▸ What is expected
From the records below, pull out every line that contains the string "Reading", copying each one in full. Case counts.

▸ Data extract
※ ※ ※

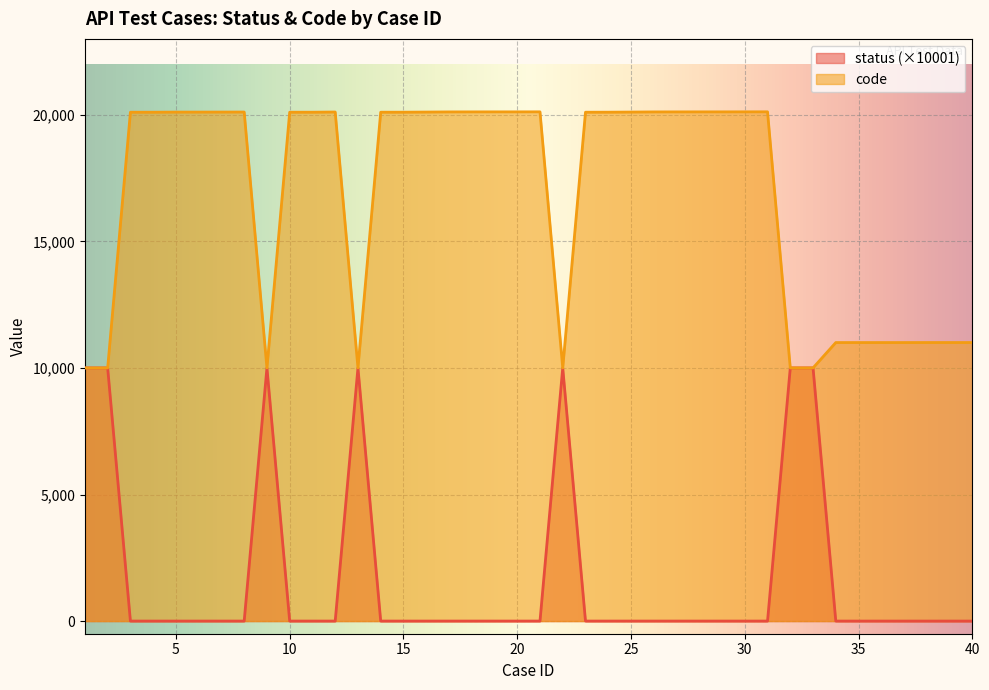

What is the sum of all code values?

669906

※ ※ ※

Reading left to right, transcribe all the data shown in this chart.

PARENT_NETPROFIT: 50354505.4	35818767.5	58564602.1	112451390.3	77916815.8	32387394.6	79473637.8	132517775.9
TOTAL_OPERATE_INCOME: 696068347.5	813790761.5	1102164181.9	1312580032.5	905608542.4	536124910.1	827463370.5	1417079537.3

※ ※ ※

▸ Solution to the exercise
Reading left to right, transcribe all the data shown in this chart.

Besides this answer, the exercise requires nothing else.